TASK OBJECTIVE ▸ In the data below, find the line that contains "left wrist: (127, 133)" and the line that contains "left ear: (104, 13)". Copy both, plus every line between them, exactly.
[DATA UNDER STUDY]
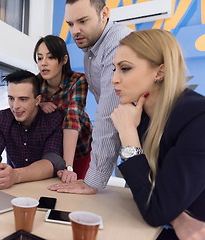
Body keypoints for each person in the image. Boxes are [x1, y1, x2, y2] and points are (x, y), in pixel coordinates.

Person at [110, 29, 205, 240]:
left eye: (125, 68)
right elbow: (149, 194)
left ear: (160, 72)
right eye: (114, 69)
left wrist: (127, 133)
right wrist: (176, 216)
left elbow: (155, 210)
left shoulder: (198, 117)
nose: (114, 79)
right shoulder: (139, 115)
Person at [49, 0, 132, 193]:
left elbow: (108, 114)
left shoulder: (118, 42)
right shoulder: (90, 53)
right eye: (70, 24)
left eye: (83, 21)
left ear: (104, 13)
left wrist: (92, 181)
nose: (75, 31)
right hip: (130, 137)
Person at [0, 70, 66, 190]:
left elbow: (52, 162)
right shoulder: (3, 119)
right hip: (13, 189)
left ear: (37, 100)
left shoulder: (53, 121)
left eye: (23, 99)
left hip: (47, 189)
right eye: (11, 98)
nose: (15, 106)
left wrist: (15, 176)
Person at [33, 35, 91, 182]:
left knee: (75, 188)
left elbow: (73, 116)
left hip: (78, 148)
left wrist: (68, 167)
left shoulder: (78, 80)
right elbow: (24, 104)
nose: (43, 63)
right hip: (50, 149)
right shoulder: (35, 83)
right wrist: (39, 103)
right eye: (40, 58)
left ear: (64, 60)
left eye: (50, 57)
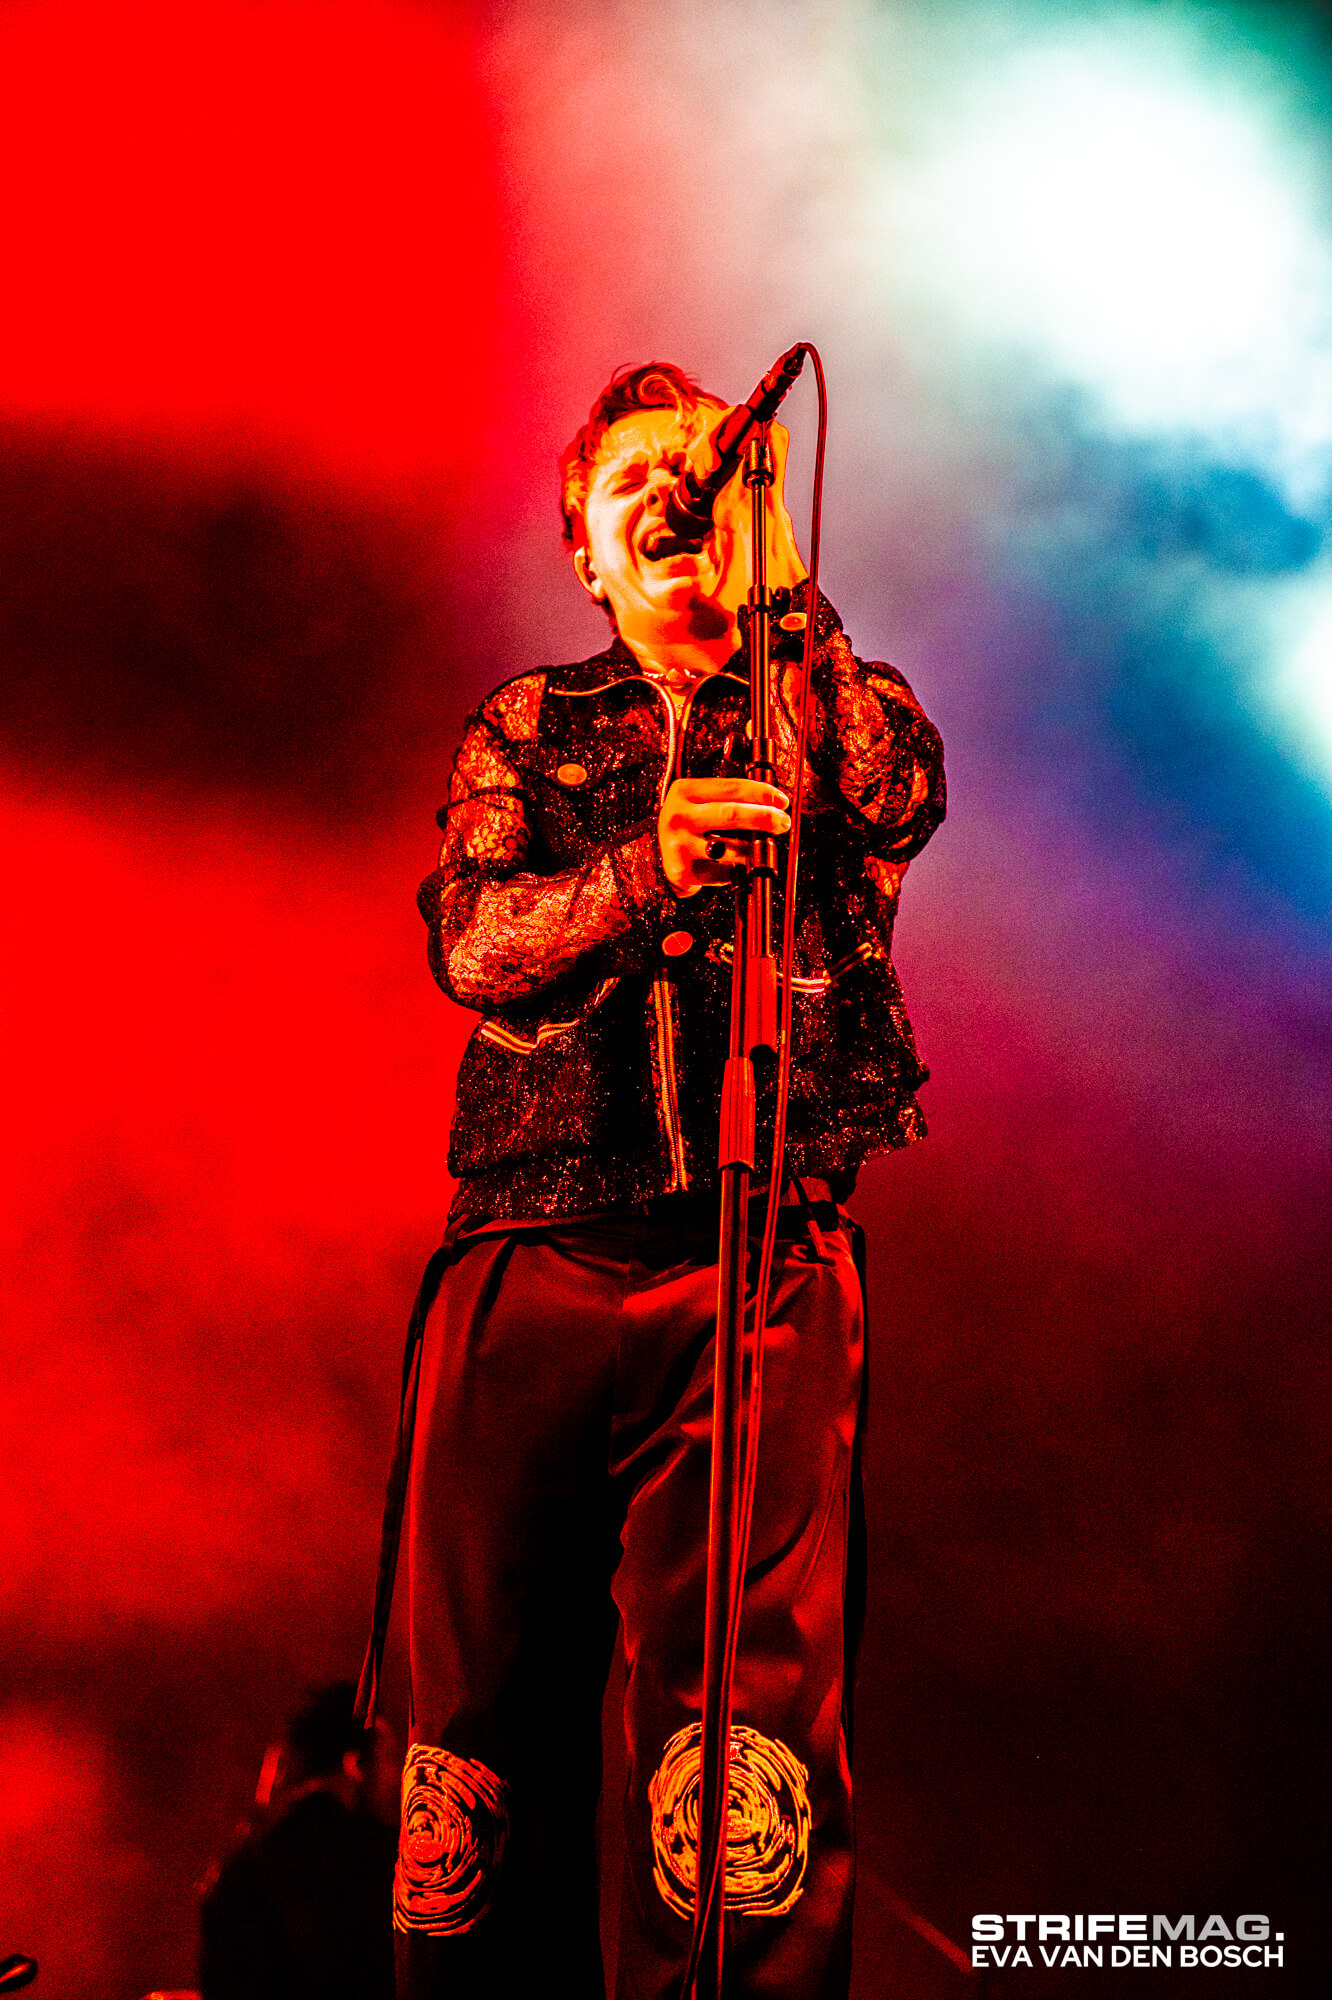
[/DATA UNDER STUDY]
ANSWER FOR THIS EXERCISE ▸
left wrist: (127, 133)
right wrist: (176, 216)
left elbow: (155, 210)
left shoulder: (198, 117)
nose: (114, 79)
right shoulder: (139, 115)
Person at [49, 0, 132, 193]:
left elbow: (108, 114)
left shoulder: (118, 42)
right shoulder: (90, 53)
right eye: (70, 24)
left eye: (83, 21)
left ear: (104, 13)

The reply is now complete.